If you're looking for specific errors in your code:

permutation[i] = randomValue;
permutation[randomValue] = i;

is wrong. Observe that once you're finished, each value does not necessarily appear exactly once among the values of the map. So it's not a permutation, let alone a uniformly-distributed random one.

The proper means to generate a random permutation is what Tony says, use std::random_shuffle on a vector that initially represents the identity permutation. Or if you want to know how a shuffle is properly performed, look up "Fisher-Yates". In general, any approach that makes N random selections uniformly from 0 .. N-1 is doomed to failure, because that means it has N^N possible ways it can run. But there are N! possible permutations of N items, and N^N is generally not divisible by N!. Hence it's impossible for each permutation to be the result of an equal number of random selections, i.e. the distribution is not uniform.

the question is how to implement the algorithm?

So, you have your permutation, and you want to re-order the elements of input in-place, according to that permutation.

The key thing to know is that every permutation is a composition of "cycles". That is to say, if you repeatedly follow the permutation from a given starting point, you come back to where you started (and this path is the cycle to which that starting point belongs). There may be more than one such cycle in a given permutation, and if permutation[i] == i for some i, then the cycle of i has length 1.

The cycles are all disjoint, that is to say each element appears in exactly one cycle. Because cycles don't "interfere" with each other, we can apply a permutation by applying each cycle, and we can do the cycles in any order. So, for each index i we need to:

• check whether we've already done i. If so, move on to the next index.
• set current = i
• swap index[current] with index[permutation[current]]. So index[current] is set to its correct value (the next element in the cycle), and its old value is "pushed" forward along the cycle.
• mark current as "done"
• if permutuation[current] is i, we've finished the cycle. So the first value of the cycle ends up in the spot formerly occupied by the last element of the cycle, which is right. Move on to the next index.
• set current = permutation[current] and go back to the swap step.

Depending on the types involved, you can optimize around the swaps - it may be better to copy/move to a temporary variable and the start of each cycle, then do a copy/move instead of a swap at each step of the cycle, and finally copy/move the temporary to the end of the cycle.

Reversing the process is the same, but using the "inverse" of the permutation. The inverse inv of a permutation perm, is the permutation such that inv[perm[i]] == i for each i. You can either compute the inverse and use the exact code above, or you can use code similar to the above, except move the elements in the opposite direction along each cycle.

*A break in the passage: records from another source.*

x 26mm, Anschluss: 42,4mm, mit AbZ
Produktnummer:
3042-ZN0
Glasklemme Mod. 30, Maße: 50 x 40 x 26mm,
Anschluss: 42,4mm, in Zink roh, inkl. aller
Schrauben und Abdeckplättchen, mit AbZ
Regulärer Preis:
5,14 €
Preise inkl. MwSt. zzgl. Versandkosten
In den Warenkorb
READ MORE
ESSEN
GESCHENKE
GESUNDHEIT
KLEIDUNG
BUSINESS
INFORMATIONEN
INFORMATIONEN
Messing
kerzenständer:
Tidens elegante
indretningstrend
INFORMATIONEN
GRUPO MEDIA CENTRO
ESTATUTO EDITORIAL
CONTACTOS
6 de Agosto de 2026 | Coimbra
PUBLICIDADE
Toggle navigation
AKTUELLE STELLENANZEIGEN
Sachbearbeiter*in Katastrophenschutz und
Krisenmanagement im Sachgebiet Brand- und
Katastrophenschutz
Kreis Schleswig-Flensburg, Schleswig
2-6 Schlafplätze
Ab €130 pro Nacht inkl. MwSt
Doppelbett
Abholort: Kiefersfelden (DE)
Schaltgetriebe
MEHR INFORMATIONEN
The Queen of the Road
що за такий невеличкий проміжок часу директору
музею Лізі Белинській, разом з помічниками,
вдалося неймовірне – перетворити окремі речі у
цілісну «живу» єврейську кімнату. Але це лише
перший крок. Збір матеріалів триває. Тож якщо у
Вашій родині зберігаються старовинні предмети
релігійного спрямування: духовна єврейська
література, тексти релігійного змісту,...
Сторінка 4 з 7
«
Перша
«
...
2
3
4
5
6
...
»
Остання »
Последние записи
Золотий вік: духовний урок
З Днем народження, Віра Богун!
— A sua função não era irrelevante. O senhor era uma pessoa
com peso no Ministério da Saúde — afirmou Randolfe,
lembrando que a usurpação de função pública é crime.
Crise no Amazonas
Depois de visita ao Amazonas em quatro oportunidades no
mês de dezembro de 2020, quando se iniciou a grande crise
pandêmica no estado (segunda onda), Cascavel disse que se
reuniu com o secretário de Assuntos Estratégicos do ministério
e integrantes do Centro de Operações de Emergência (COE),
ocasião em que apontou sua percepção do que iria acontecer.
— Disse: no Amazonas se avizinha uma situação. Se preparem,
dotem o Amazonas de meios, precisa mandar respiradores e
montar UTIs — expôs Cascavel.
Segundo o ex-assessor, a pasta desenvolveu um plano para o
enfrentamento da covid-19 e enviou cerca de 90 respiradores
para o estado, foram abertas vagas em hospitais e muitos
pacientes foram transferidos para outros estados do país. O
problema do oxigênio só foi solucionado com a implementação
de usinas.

An alternative to all that, since you implemented Fisher-Yates yourself -- as you're running Fisher-Yates, for each swap you perform record the two indices swapped in a vector<pair<size_t,size_t>>. Then you don't have to worry about cycles. You can apply the permutation to the vector by applying the same sequence of swaps. You can reverse the permutation by applying the reversed sequence of swaps.

If you're "randomising" a vector of n elements, you can create another std::vector<size_t> index(n), set index[x] = x for 0 <= x < n, then shuffle index. Then your lookups take the form: original_vector[index[i]]. The order of the original vector's never changed so no need to restore ordering.

...constrained to use a custom random number generator class, I guess I can't use std::random_shuffle...

Have you noticed this overload?

template <class RandomAccessIterator, class RandomNumberGenerator>
void random_shuffle ( RandomAccessIterator first, RandomAccessIterator last,
                    RandomNumberGenerator& rand );

For details of how to wrap your random number generator with a compatible object, see http://www.sgi.com/tech/stl/RandomNumberGenerator.html

Given a ordered sequence of elements a,b,c,d,e you first create a new indexed sequence: X=(0,a),(1,b),(2,c),(3,d),(4,e). Then, you randomly shuffle that sequence and obtain the second element of each pair to get the random sequence. To restore the original sequence you sort the X set incrementally using the first element of each pair.

Note that, depending on your application, if it is important that you have a truly uniformly distributed permutation, you cannot use any algorithm that calls a typical pseudo-random number generator more that once.

The reason is that most pseudo-random number generators, such as the one in clib, are Linear congruential. Those have a weakness where they'll generate numbers that cluster in planes - so your permutations will not be perfectly uniformly distributed. Using a higher-quality generator should get around that.

See http://en.wikipedia.org/wiki/Linear_congruential_generator

Alternatively, you could just generate a single random number in the range 0..(n!-1) and pass it to the unrank function for permutations. For small enough n, you can store those and get a constant time algorithm, but if n is too large for that, the best unrank function is O(n). Applying the resulting permutation is going to be O(n) anyway.